#### The exercise
Rewrite the rows from the one containing "rows swapped: Maçanet de Cabrenys <-> Masarac" through the one containing "Nevada Seattle Pacific Southern Illinois | column 4: W", swapping "bold" for "italic" and leaving everything else unchanged. Omit the pictures from your answer.

#### Extracted material
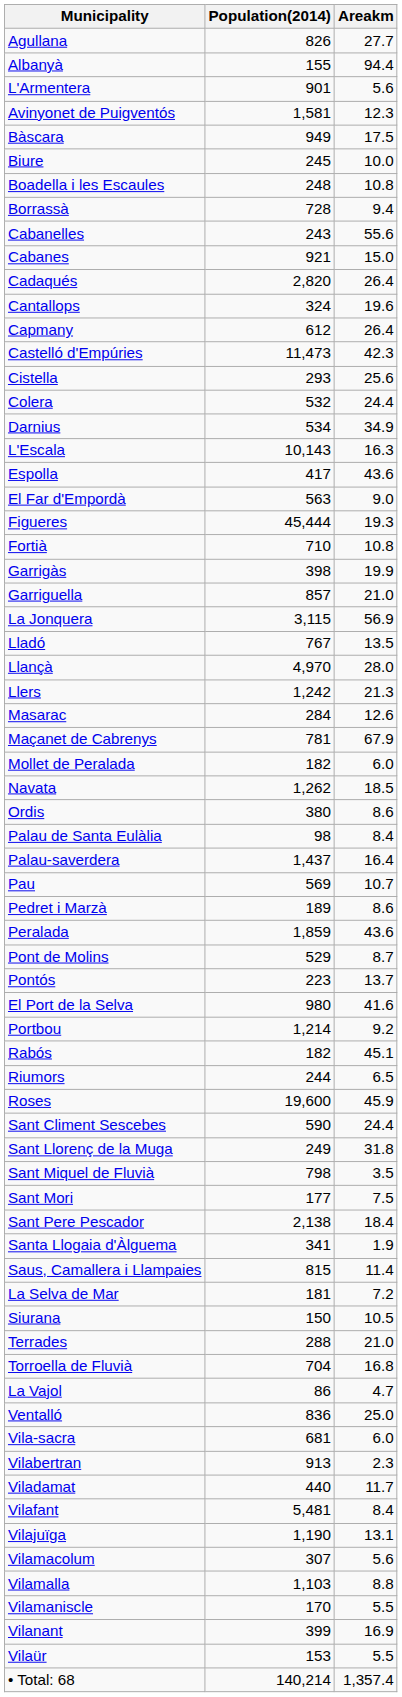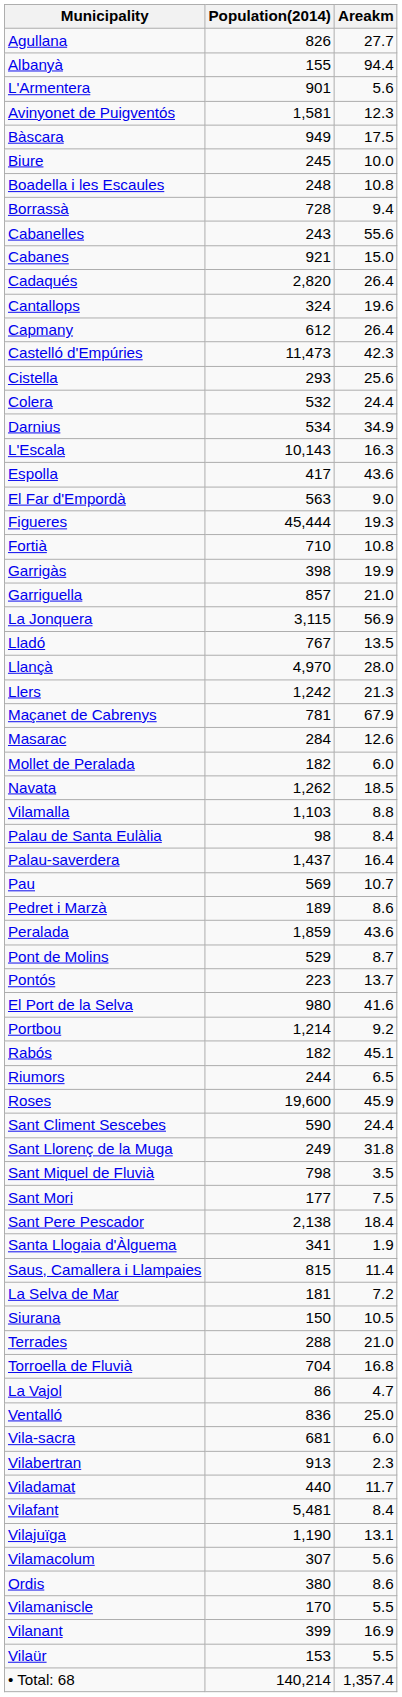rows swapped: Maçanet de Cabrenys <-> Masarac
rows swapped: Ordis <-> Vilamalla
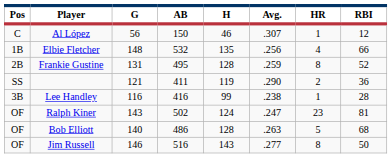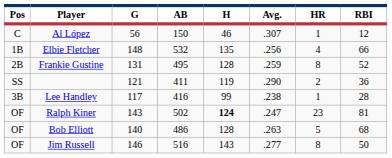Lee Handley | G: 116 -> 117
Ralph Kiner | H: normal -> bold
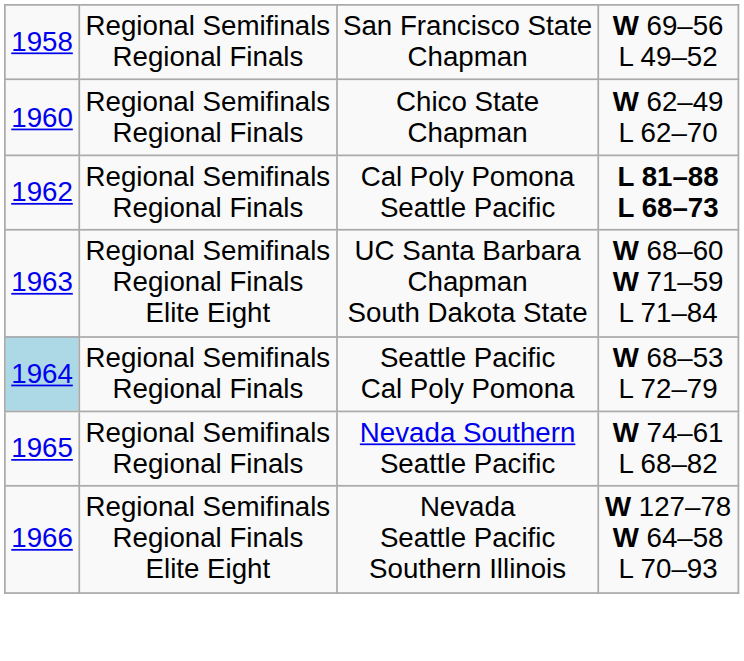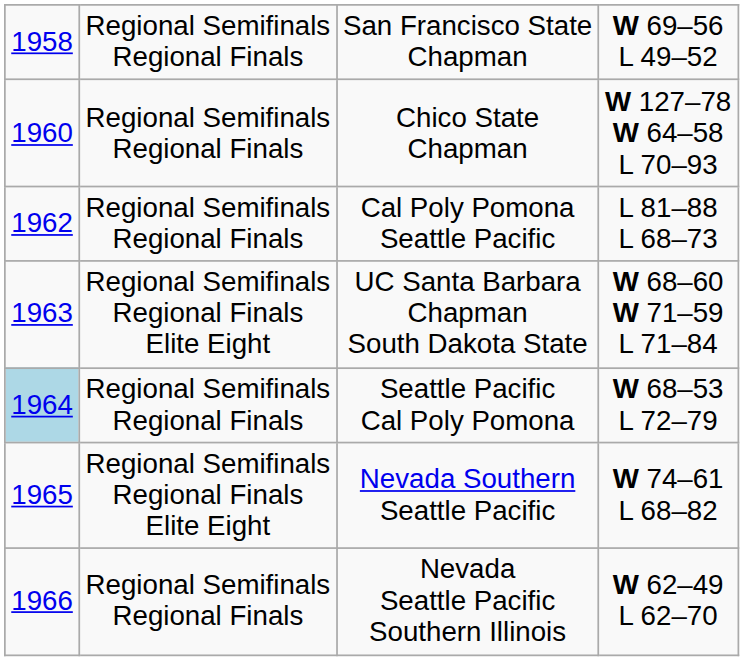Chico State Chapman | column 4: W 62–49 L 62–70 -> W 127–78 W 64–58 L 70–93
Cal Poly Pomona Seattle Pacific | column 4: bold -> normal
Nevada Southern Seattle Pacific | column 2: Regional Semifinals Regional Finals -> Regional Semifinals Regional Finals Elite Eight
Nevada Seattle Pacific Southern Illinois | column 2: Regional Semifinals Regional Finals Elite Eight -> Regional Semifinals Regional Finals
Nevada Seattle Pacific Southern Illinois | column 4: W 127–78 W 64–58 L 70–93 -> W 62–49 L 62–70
---
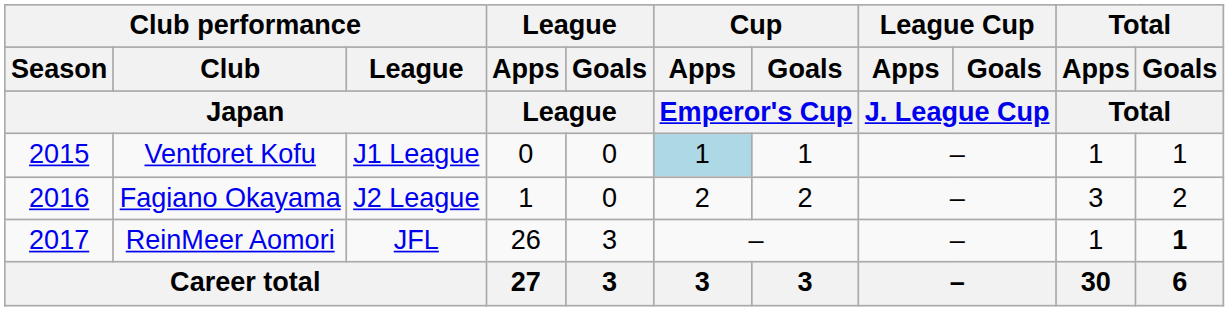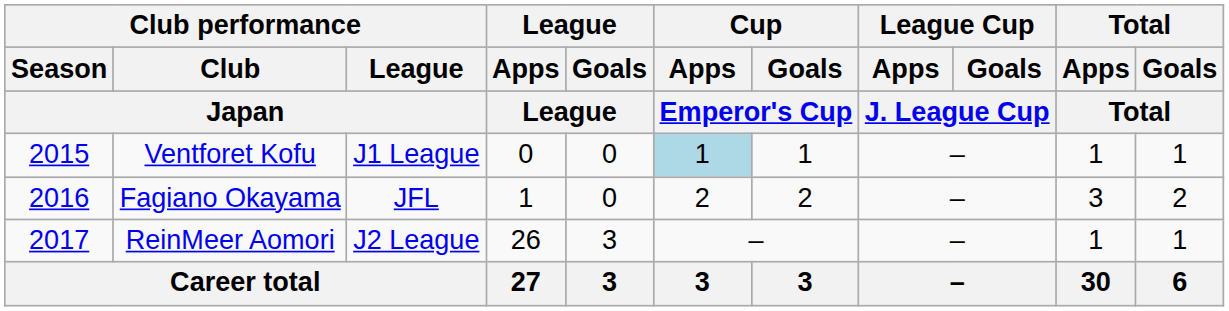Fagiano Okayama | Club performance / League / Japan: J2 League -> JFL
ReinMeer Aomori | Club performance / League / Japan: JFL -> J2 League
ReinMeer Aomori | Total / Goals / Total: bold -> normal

#### Reply
rows swapped: Maçanet de Cabrenys <-> Masarac
rows swapped: Ordis <-> Vilamalla
Lee Handley | G: 116 -> 117
Ralph Kiner | H: normal -> italic
Chico State Chapman | column 4: W 62–49 L 62–70 -> W 127–78 W 64–58 L 70–93
Cal Poly Pomona Seattle Pacific | column 4: italic -> normal
Nevada Southern Seattle Pacific | column 2: Regional Semifinals Regional Finals -> Regional Semifinals Regional Finals Elite Eight
Nevada Seattle Pacific Southern Illinois | column 2: Regional Semifinals Regional Finals Elite Eight -> Regional Semifinals Regional Finals
Nevada Seattle Pacific Southern Illinois | column 4: W 127–78 W 64–58 L 70–93 -> W 62–49 L 62–70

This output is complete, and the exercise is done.